* _What the task requires_: Every line of the data should be output word for word.

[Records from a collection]

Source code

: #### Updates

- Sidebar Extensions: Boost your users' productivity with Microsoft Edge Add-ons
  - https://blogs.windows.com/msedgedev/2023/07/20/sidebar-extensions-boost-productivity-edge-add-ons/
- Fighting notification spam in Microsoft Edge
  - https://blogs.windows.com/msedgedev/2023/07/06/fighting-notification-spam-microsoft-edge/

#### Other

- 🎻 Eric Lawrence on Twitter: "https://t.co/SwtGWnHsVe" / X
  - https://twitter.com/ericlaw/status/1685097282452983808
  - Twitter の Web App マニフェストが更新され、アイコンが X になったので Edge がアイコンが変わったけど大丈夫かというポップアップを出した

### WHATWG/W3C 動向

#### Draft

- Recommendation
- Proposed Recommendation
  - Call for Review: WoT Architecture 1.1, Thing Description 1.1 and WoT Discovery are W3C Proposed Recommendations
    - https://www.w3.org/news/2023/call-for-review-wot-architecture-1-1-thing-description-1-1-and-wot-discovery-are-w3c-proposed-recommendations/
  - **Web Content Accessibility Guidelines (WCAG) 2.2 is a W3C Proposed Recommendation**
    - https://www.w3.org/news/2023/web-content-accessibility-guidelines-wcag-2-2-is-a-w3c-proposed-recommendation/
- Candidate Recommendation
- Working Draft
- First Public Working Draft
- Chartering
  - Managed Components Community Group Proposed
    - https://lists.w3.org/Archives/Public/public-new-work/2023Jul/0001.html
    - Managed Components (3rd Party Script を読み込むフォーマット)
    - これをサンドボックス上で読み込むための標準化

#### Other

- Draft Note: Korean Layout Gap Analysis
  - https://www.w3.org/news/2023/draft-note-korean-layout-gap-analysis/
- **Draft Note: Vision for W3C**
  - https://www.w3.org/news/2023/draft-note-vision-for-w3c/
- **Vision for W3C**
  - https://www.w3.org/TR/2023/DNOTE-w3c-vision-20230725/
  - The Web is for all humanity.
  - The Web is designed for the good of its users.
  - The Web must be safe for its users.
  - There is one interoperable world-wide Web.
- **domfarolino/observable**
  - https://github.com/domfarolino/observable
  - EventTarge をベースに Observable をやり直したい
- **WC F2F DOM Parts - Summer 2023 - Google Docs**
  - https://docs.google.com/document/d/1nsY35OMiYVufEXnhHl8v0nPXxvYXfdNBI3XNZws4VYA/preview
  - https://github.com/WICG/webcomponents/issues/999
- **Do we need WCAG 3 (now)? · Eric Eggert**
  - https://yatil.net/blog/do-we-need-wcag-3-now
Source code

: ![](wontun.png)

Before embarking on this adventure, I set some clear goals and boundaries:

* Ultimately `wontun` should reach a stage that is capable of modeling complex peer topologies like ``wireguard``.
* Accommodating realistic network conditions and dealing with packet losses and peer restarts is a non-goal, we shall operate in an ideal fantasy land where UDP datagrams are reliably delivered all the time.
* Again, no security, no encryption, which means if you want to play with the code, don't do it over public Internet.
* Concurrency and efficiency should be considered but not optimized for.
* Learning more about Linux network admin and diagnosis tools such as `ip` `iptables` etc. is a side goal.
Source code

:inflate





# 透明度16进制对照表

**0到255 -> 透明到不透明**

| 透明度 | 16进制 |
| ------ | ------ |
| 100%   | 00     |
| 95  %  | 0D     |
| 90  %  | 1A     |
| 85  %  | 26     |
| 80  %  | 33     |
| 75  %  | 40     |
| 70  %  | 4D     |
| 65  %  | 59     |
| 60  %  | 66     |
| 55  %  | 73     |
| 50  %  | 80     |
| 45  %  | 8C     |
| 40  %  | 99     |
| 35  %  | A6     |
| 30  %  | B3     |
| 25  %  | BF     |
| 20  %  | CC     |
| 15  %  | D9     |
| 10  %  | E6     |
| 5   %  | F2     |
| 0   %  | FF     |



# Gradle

* _Exercise result_:
Source code

: #### Updates

- Sidebar Extensions: Boost your users' productivity with Microsoft Edge Add-ons
  - https://blogs.windows.com/msedgedev/2023/07/20/sidebar-extensions-boost-productivity-edge-add-ons/
- Fighting notification spam in Microsoft Edge
  - https://blogs.windows.com/msedgedev/2023/07/06/fighting-notification-spam-microsoft-edge/

#### Other

- 🎻 Eric Lawrence on Twitter: "https://t.co/SwtGWnHsVe" / X
  - https://twitter.com/ericlaw/status/1685097282452983808
  - Twitter の Web App マニフェストが更新され、アイコンが X になったので Edge がアイコンが変わったけど大丈夫かというポップアップを出した

### WHATWG/W3C 動向

#### Draft

- Recommendation
- Proposed Recommendation
  - Call for Review: WoT Architecture 1.1, Thing Description 1.1 and WoT Discovery are W3C Proposed Recommendations
    - https://www.w3.org/news/2023/call-for-review-wot-architecture-1-1-thing-description-1-1-and-wot-discovery-are-w3c-proposed-recommendations/
  - **Web Content Accessibility Guidelines (WCAG) 2.2 is a W3C Proposed Recommendation**
    - https://www.w3.org/news/2023/web-content-accessibility-guidelines-wcag-2-2-is-a-w3c-proposed-recommendation/
- Candidate Recommendation
- Working Draft
- First Public Working Draft
- Chartering
  - Managed Components Community Group Proposed
    - https://lists.w3.org/Archives/Public/public-new-work/2023Jul/0001.html
    - Managed Components (3rd Party Script を読み込むフォーマット)
    - これをサンドボックス上で読み込むための標準化

#### Other

- Draft Note: Korean Layout Gap Analysis
  - https://www.w3.org/news/2023/draft-note-korean-layout-gap-analysis/
- **Draft Note: Vision for W3C**
  - https://www.w3.org/news/2023/draft-note-vision-for-w3c/
- **Vision for W3C**
  - https://www.w3.org/TR/2023/DNOTE-w3c-vision-20230725/
  - The Web is for all humanity.
  - The Web is designed for the good of its users.
  - The Web must be safe for its users.
  - There is one interoperable world-wide Web.
- **domfarolino/observable**
  - https://github.com/domfarolino/observable
  - EventTarge をベースに Observable をやり直したい
- **WC F2F DOM Parts - Summer 2023 - Google Docs**
  - https://docs.google.com/document/d/1nsY35OMiYVufEXnhHl8v0nPXxvYXfdNBI3XNZws4VYA/preview
  - https://github.com/WICG/webcomponents/issues/999
- **Do we need WCAG 3 (now)? · Eric Eggert**
  - https://yatil.net/blog/do-we-need-wcag-3-now
Source code

: ![](wontun.png)

Before embarking on this adventure, I set some clear goals and boundaries:

* Ultimately `wontun` should reach a stage that is capable of modeling complex peer topologies like ``wireguard``.
* Accommodating realistic network conditions and dealing with packet losses and peer restarts is a non-goal, we shall operate in an ideal fantasy land where UDP datagrams are reliably delivered all the time.
* Again, no security, no encryption, which means if you want to play with the code, don't do it over public Internet.
* Concurrency and efficiency should be considered but not optimized for.
* Learning more about Linux network admin and diagnosis tools such as `ip` `iptables` etc. is a side goal.
Source code

:inflate





# 透明度16进制对照表

**0到255 -> 透明到不透明**

| 透明度 | 16进制 |
| ------ | ------ |
| 100%   | 00     |
| 95  %  | 0D     |
| 90  %  | 1A     |
| 85  %  | 26     |
| 80  %  | 33     |
| 75  %  | 40     |
| 70  %  | 4D     |
| 65  %  | 59     |
| 60  %  | 66     |
| 55  %  | 73     |
| 50  %  | 80     |
| 45  %  | 8C     |
| 40  %  | 99     |
| 35  %  | A6     |
| 30  %  | B3     |
| 25  %  | BF     |
| 20  %  | CC     |
| 15  %  | D9     |
| 10  %  | E6     |
| 5   %  | F2     |
| 0   %  | FF     |



# Gradle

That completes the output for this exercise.